A questão da higiene pública era, de fato, alarmante em São Caetano. A
matéria Olhai os bairros, senhores,
publicada na Folha do Povo, jornal
cuja circulação era de uma abrangência maior, visto que circulava em Santo
André, São Bernardo e na própria cidade de São Caetano, abordou o assunto,
destacando três bairros do município em que o problema estava mais notório.
Vale lembrar que dois deles, Vila Gerty e Vila São José, apresentavam, entre os
seus moradores, um grande número de nordestinos:
“Os bairros proletários desta cidade poucos benefícios gozam dos
poderes públicos. Para não citarmos todos, citemos Vila São José, Vila Gerti e
Vila Barcelona. Esses bairros são lembrados apenas pelos políticos em vésperas
de eleições, porque no demais, neles tudo são abandono e sujeira.” (TOLEDO,
1953, última página).
As más condições de higiene, aliadas ao
incipiente serviço municipal de limpeza, deixavam os moradores de São Caetano,
sobretudo os de baixa renda, expostos a doenças e a epidemias, o que era
extremamente preocupante, uma vez que a cidade ainda não contava com serviços médico-hospitalares
na época da publicação das duas matérias citadas acima. Somente em 1954 seria
criada a Diretoria de Assistência Social e, com ela, a prestação de serviços médicos
gratuitos aos munícipes.
Diante do que foi exposto, é possível ponderar que a realidade de São
Caetano do Sul era propícia ao associativismo de cunho assistencial, como uma
forma de suprir as lacunas que não tinham sido ainda preenchidas pela
Administração Pública Municipal. Não foi à toa que o início da década de 1950
marcou o surgimento, na cidade, de entidades beneficentes, como a Associação de
Proteção e Assistência à Maternidade e Infância (Apami) e o Rotary Club, além,
é claro, da Brasil Unido.
Os problemas decorrentes da falta de estrutura urbana adquiriam uma
dimensão ainda maior em relação ao migrante nordestino.
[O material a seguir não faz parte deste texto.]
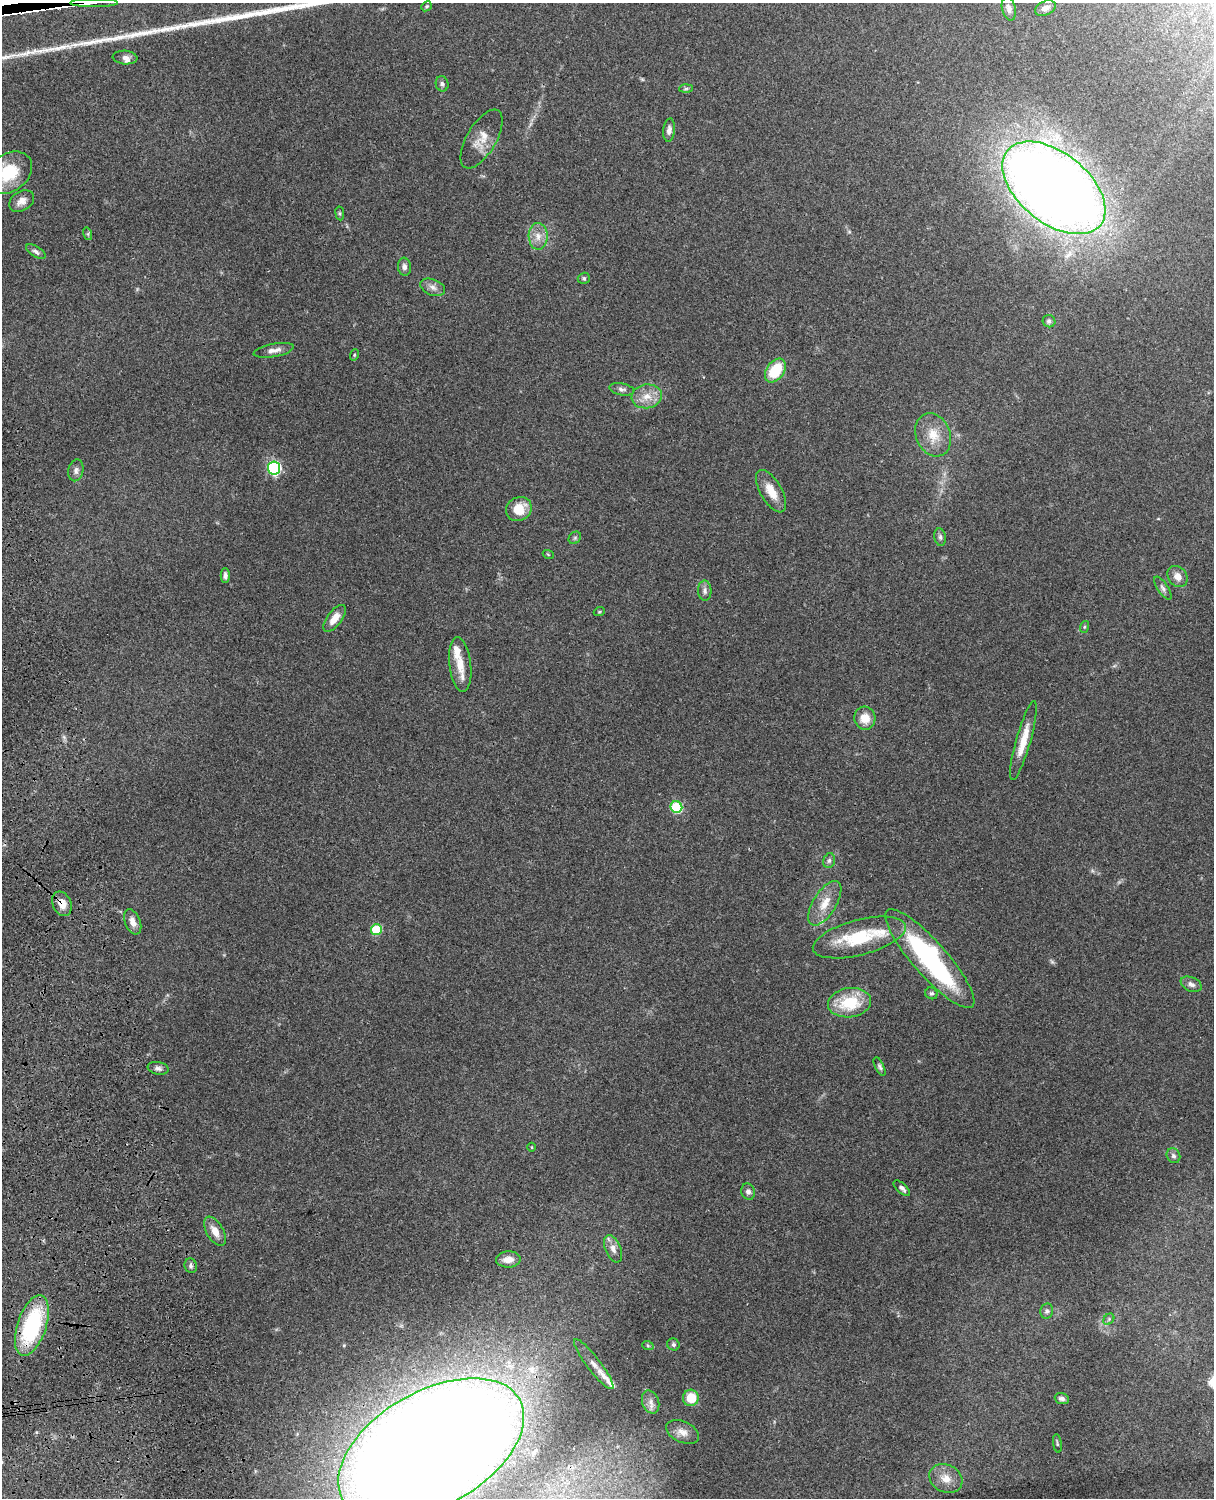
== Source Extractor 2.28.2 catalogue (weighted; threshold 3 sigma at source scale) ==
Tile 7 of 4 x 3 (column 3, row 2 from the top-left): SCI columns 2546-3757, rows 1773-3268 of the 5088 x 4927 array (HDU 1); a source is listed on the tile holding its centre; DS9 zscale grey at full resolution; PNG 1216 x 1500 px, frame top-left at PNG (2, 3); each listed source drawn as its Kron ellipse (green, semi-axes under 4 px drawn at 4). Shown black and unused: <1% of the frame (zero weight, under 3 of 4 exposures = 6% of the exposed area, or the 3 px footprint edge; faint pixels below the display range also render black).
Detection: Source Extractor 2.28.2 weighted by HDU 2 'WHT'; one run over the whole footprint, this tile lists its part. Background 0.106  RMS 0.0065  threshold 0.0294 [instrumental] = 3 sigma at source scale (4.5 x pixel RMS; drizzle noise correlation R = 1.50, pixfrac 1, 0.05/0.05 arcsec/px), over >= 5 px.
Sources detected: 96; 2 inside a brighter object's white glare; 9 cosmic-ray / hot-pixel residue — neither listed nor drawn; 8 inside a brighter listed object's ellipse — not listed separately; the other 77 listed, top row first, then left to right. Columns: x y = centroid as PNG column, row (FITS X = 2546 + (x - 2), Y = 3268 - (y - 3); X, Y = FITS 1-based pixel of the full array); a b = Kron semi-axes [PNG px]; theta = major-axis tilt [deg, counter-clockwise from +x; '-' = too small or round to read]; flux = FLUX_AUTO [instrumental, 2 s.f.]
As condições sob as
quais este chegava à cidade já eram caóticas, e, quando estabelecido, ele
acabava enfrentando inúmeros outros obstáculos, como os relativos às
dificuldades para obtenção de emprego, por conta de sua baixa ou nenhuma
escolaridade. Tal situação, reforçada também pelo fato de, muitas vezes, o
migrante não apresentar os documentos imprescindíveis ao ingresso nas empresas,
desencadeava outros problemas, como um círculo vicioso: desemprego, falta de dinheiro
e comprometimento das condições de vida, como má alimentação e saúde
debilitada. E para agravar, a esta somava-se a ausência de assistência médica
gratuita na cidade, pelo menos até 1954.
Raimundo da Cunha Leite, mais uma vez, fornece um relato precioso. Ao
recordar a situação dos nordestinos recém-chegados a São Caetano do Sul, expõe,
taxativamente: “Faltava-lhes tudo, desde documentos a um lugar para se abrigar,
terminando, via de regra, embaixo dos viadutos” (2002, p. 55). Essa questão, aliada à do quadro
conjuntural do município, torna compreensível o surgimento da Sociedade
Beneficente Brasil Unido. A conjugação de todos esses fatores deu origem a um
cenário propício à sua atuação. Os meios que pautariam suas iniciativas
ganhariam sentido em face das conjunturas históricas, que, assim, funcionariam
como elementos ressonantes da atuação da entidade.
Mutualismo e
filantropia: as duas faces do amparo promovido pela entidade
Diante das muitas carências, as associações beneficentes,
por meio de suas ações, buscavam prestar auxílio, principalmente de natureza
material, à parcela da população que mais se ressentia da falta de
infraestrutura urbana e de serviços na localidade.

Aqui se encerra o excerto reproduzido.